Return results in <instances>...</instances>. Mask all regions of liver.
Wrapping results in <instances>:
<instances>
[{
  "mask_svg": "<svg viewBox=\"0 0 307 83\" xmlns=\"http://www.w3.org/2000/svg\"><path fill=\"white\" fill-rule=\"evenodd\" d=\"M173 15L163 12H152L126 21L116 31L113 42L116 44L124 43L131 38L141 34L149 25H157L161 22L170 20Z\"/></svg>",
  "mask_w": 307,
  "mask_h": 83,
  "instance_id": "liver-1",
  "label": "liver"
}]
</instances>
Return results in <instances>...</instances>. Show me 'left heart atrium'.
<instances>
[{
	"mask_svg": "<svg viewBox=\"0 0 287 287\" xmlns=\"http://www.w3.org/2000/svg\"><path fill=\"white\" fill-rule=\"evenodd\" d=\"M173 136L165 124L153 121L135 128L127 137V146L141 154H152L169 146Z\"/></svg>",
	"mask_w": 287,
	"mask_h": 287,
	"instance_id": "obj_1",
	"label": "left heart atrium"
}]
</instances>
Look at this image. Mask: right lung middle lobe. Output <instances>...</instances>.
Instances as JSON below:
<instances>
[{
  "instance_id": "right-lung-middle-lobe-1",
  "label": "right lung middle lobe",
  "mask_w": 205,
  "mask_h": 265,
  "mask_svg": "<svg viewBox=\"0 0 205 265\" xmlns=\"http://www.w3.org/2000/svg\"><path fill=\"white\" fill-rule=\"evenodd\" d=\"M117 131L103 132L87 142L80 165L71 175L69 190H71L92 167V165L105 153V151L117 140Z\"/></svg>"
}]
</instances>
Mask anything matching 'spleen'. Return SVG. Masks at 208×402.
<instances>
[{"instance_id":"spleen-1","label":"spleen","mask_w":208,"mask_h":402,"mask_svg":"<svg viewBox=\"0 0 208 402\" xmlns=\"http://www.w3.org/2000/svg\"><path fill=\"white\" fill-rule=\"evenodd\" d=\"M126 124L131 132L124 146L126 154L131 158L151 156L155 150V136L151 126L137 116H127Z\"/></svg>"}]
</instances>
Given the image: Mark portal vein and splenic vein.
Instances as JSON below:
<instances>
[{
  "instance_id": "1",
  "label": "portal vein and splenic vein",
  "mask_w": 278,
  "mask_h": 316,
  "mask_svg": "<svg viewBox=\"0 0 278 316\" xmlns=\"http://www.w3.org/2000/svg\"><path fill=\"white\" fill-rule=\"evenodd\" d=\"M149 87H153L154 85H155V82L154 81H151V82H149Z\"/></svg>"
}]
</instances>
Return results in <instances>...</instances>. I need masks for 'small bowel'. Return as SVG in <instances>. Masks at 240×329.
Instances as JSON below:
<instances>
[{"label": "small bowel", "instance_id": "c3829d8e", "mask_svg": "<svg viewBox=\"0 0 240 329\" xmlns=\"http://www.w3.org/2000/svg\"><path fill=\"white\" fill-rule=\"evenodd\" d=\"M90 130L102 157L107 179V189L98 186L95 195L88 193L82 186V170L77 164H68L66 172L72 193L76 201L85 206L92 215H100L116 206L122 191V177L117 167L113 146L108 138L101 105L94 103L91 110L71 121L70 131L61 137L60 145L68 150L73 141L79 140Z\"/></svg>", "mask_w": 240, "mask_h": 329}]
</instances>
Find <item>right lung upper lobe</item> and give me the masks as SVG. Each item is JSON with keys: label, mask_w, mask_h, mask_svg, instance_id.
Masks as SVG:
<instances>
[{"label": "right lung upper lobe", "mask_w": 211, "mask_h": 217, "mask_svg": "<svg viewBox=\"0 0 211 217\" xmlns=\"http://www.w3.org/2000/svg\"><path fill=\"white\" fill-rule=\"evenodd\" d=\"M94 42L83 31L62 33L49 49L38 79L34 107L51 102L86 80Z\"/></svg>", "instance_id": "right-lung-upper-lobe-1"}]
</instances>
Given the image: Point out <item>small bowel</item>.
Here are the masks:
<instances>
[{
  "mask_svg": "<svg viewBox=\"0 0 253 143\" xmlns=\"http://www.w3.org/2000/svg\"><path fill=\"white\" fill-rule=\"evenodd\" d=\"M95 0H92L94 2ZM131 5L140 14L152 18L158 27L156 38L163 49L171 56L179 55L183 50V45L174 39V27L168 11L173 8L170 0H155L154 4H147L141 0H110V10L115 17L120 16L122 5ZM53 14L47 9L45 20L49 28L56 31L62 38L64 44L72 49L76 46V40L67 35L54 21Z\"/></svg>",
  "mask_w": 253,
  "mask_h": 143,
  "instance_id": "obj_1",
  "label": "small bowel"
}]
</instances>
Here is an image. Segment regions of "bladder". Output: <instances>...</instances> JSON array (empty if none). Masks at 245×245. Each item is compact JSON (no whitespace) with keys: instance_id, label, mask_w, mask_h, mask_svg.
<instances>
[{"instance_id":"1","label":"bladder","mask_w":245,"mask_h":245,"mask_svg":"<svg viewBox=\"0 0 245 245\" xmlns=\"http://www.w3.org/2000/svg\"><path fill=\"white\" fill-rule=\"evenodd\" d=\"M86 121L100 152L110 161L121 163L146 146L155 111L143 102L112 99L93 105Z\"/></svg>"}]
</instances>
# # # # #
**Exercise brief**
Report each line of the listing above that contains the string "Output", copying the whole line. The match is case-sensitive.

**Reply to the exercise**
Look at this image. Mask: right lung middle lobe. Output <instances>...</instances>.
Here is an image. Segment regions of "bladder". Output: <instances>...</instances> JSON array (empty if none). Masks at 245×245. Each item is compact JSON (no whitespace) with keys: instance_id, label, mask_w, mask_h, mask_svg.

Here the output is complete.